Creato il 10 aprile 2013 da Albertomax @albertomassazza

levi-strauss

Claude Levi-Strauss è stato una delle figure più importanti della cultura del novecento. Nato in Belgio da genitori francesi nel 1908, laureatosi alla Sorbona in filosofia nel ’31, quattro anni più tardi accettò una cattedra di sociologia a San Paolo, in Brasile. L’interesse per l’etnologia, alimentato dall’insegnamento universitario di Marcel Mauss, lo spinse a stabilire contatti con le popolazioni indigene che vivevano nella foresta amazzonica. Dapprima, organizzò delle brevi esplorazioni; in seguito, due spedizioni vere e proprie, ognuna di vari mesi di durata, grazie alle quali entrò in contatto con popolazioni poco o per nulla condizionate dall’invadenza della cultura occidentale.

Questa esperienza lo portò ad intuizioni fondamentali per lo sviluppo del suo pensiero e di tutta la cultura contemporanea. Innanzitutto, la convinzione che le diverse organizzazioni sociali e parentali, le diverse manifestazioni culturali non fossero affatto il frutto di libere scelte di un popolo rispetto ad un altro, ma piuttosto le risposte (diverse perchè condizionate dagli ambienti diversi) a delle esigenze strutturali degli uomini. In secondo luogo, la ricchezza culturale, la complessità dell’organizzazione sociale e dei rapporti di parentela osservata tra le popolazioni indigene, lo spinsero ad ingaggiare una polemica radicale contro l’etnocentrismo, ossia il sentimento di superiorità di una cultura evoluta tecnologicamente, come quella occidentale, nei confronti di un’altra, considerata primitiva.

Dalla critica all’etnocentrismo, Levi-Strauss sviluppò una più generale critica al colonialismo occidentale, reo di aver creato dei mostri culturali e ambientali in ogni luogo calpestato. A buon diritto, si può dire che la weltanshauung di Levi-Strauss abbia anticipato molti dei temi cari ai movimenti di protesta saliti alla ribalta dal ’68 in poi.

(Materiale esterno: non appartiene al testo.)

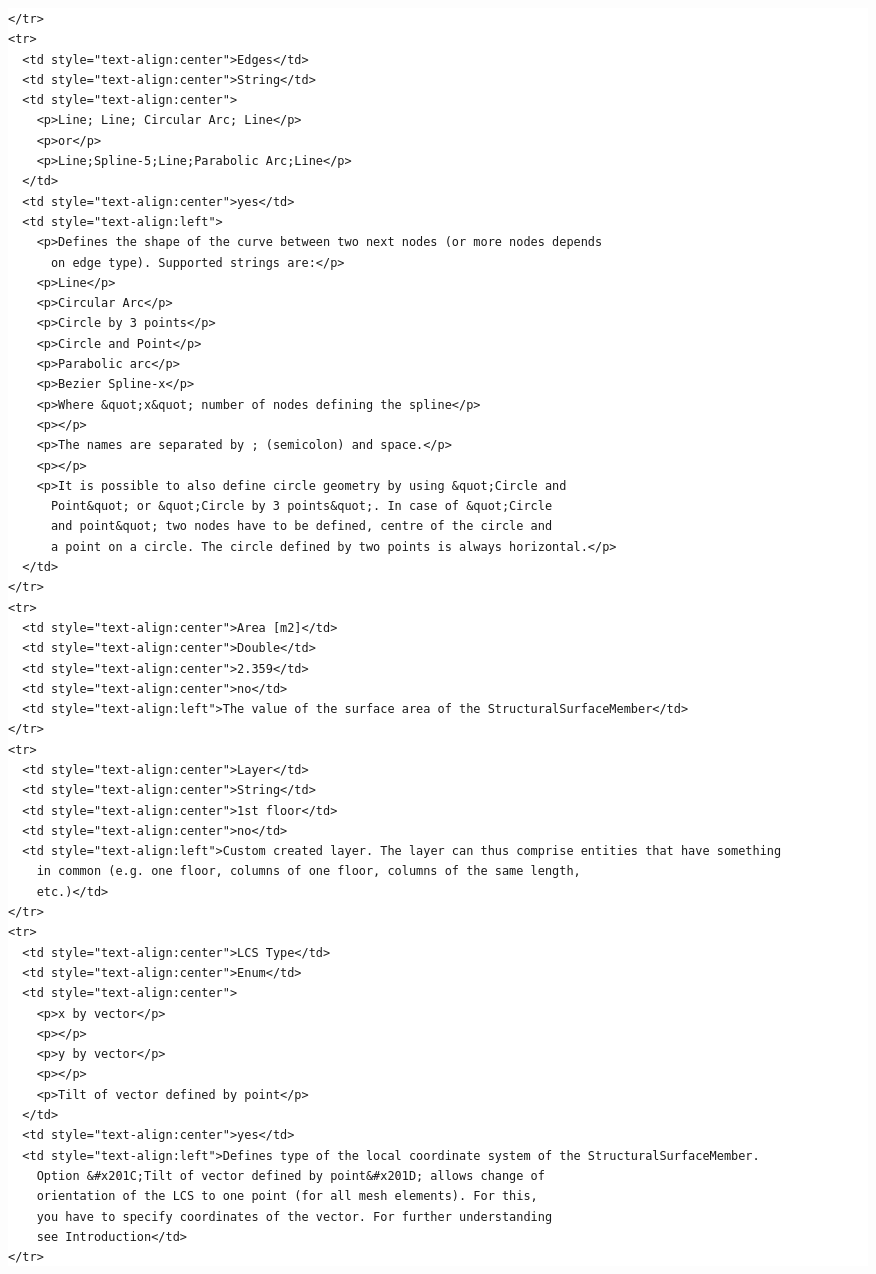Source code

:     </tr>
    <tr>
      <td style="text-align:center">Edges</td>
      <td style="text-align:center">String</td>
      <td style="text-align:center">
        <p>Line; Line; Circular Arc; Line</p>
        <p>or</p>
        <p>Line;Spline-5;Line;Parabolic Arc;Line</p>
      </td>
      <td style="text-align:center">yes</td>
      <td style="text-align:left">
        <p>Defines the shape of the curve between two next nodes (or more nodes depends
          on edge type). Supported strings are:</p>
        <p>Line</p>
        <p>Circular Arc</p>
        <p>Circle by 3 points</p>
        <p>Circle and Point</p>
        <p>Parabolic arc</p>
        <p>Bezier Spline-x</p>
        <p>Where &quot;x&quot; number of nodes defining the spline</p>
        <p></p>
        <p>The names are separated by ; (semicolon) and space.</p>
        <p></p>
        <p>It is possible to also define circle geometry by using &quot;Circle and
          Point&quot; or &quot;Circle by 3 points&quot;. In case of &quot;Circle
          and point&quot; two nodes have to be defined, centre of the circle and
          a point on a circle. The circle defined by two points is always horizontal.</p>
      </td>
    </tr>
    <tr>
      <td style="text-align:center">Area [m2]</td>
      <td style="text-align:center">Double</td>
      <td style="text-align:center">2.359</td>
      <td style="text-align:center">no</td>
      <td style="text-align:left">The value of the surface area of the StructuralSurfaceMember</td>
    </tr>
    <tr>
      <td style="text-align:center">Layer</td>
      <td style="text-align:center">String</td>
      <td style="text-align:center">1st floor</td>
      <td style="text-align:center">no</td>
      <td style="text-align:left">Custom created layer. The layer can thus comprise entities that have something
        in common (e.g. one floor, columns of one floor, columns of the same length,
        etc.)</td>
    </tr>
    <tr>
      <td style="text-align:center">LCS Type</td>
      <td style="text-align:center">Enum</td>
      <td style="text-align:center">
        <p>x by vector</p>
        <p></p>
        <p>y by vector</p>
        <p></p>
        <p>Tilt of vector defined by point</p>
      </td>
      <td style="text-align:center">yes</td>
      <td style="text-align:left">Defines type of the local coordinate system of the StructuralSurfaceMember.
        Option &#x201C;Tilt of vector defined by point&#x201D; allows change of
        orientation of the LCS to one point (for all mesh elements). For this,
        you have to specify coordinates of the vector. For further understanding
        see Introduction</td>
    </tr>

Al contempo, il suo metodo d’indagine non ha subito alcun condizionamento dalle romanticherie rousseauiane e dal mito del buon selvaggio. Levi-Strauss ha voluto far luce su tutti gli aspetti della vita degli indigeni, particolarmente su quelli più contraddittori e complessi, senza mai cadere nella tentazione di idealizzare stili di vita apparentemente così vicini allo stato di natura. Il suo metodo si è basato sostanzialmente nel guardare l’altro da uomo a uomo, ognuno nel pieno della propria dignità.

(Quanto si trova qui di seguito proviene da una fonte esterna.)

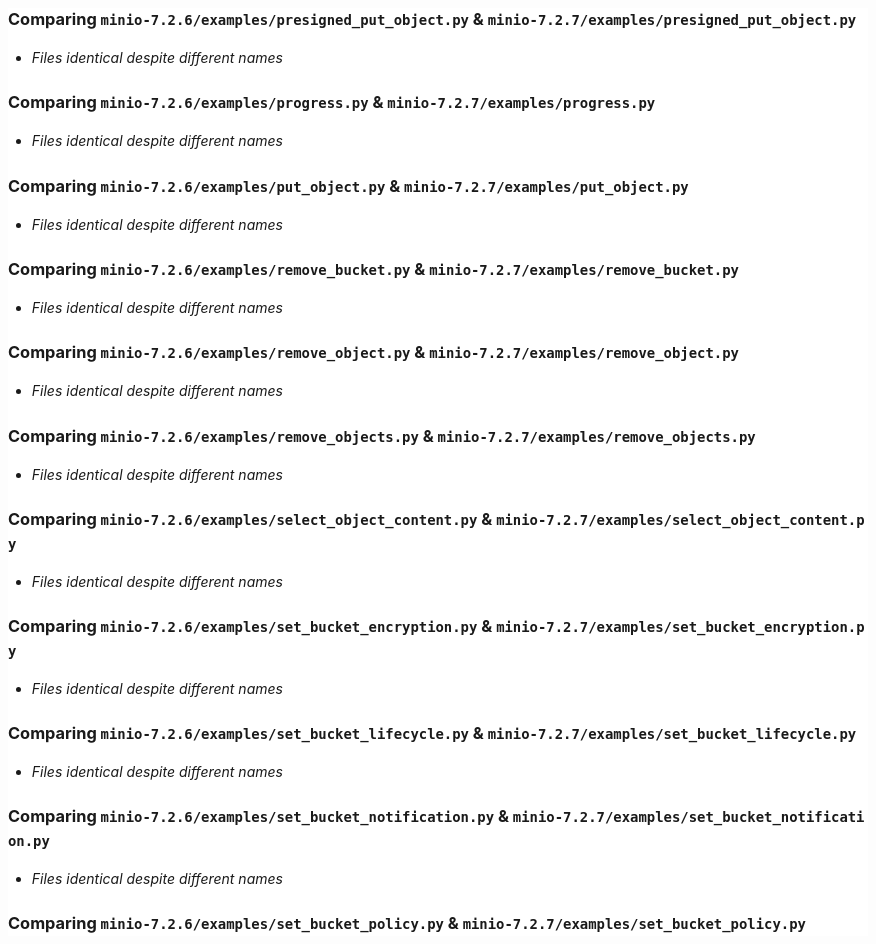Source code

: ### Comparing `minio-7.2.6/examples/presigned_put_object.py` & `minio-7.2.7/examples/presigned_put_object.py`

 * *Files identical despite different names*

### Comparing `minio-7.2.6/examples/progress.py` & `minio-7.2.7/examples/progress.py`

 * *Files identical despite different names*

### Comparing `minio-7.2.6/examples/put_object.py` & `minio-7.2.7/examples/put_object.py`

 * *Files identical despite different names*

### Comparing `minio-7.2.6/examples/remove_bucket.py` & `minio-7.2.7/examples/remove_bucket.py`

 * *Files identical despite different names*

### Comparing `minio-7.2.6/examples/remove_object.py` & `minio-7.2.7/examples/remove_object.py`

 * *Files identical despite different names*

### Comparing `minio-7.2.6/examples/remove_objects.py` & `minio-7.2.7/examples/remove_objects.py`

 * *Files identical despite different names*

### Comparing `minio-7.2.6/examples/select_object_content.py` & `minio-7.2.7/examples/select_object_content.py`

 * *Files identical despite different names*

### Comparing `minio-7.2.6/examples/set_bucket_encryption.py` & `minio-7.2.7/examples/set_bucket_encryption.py`

 * *Files identical despite different names*

### Comparing `minio-7.2.6/examples/set_bucket_lifecycle.py` & `minio-7.2.7/examples/set_bucket_lifecycle.py`

 * *Files identical despite different names*

### Comparing `minio-7.2.6/examples/set_bucket_notification.py` & `minio-7.2.7/examples/set_bucket_notification.py`

 * *Files identical despite different names*

### Comparing `minio-7.2.6/examples/set_bucket_policy.py` & `minio-7.2.7/examples/set_bucket_policy.py`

Diversi fra i suoi lavori, in virtù di uno spessore e di un gusto  letterario poco comune nell’ambiente filosofico e scientifico, hanno ottenuto un riscontro di lettori ben più ampio del normale ambito specialistico. Tra questi, Tristi tropici, pubblicato nel 1955, resoconto dell’esperienza amazzonica; Il pensiero selvaggio (1962), primo tentativo di organizzazione delle sue teorie; il monumentale Mythologique, in quattro volumi (1964-1971); Antropologia strutturale (1972), definitiva sintesi del suo metodo.

Claude Levi-Strauss si è spento nel 2009, a pochi giorni dal suo centounesimo compleanno, dopo aver attraversato per intero quel secolo a cui ha dato una speranza di progresso sostenibile, fondato sul rispetto e la tolleranza dell’altro da noi.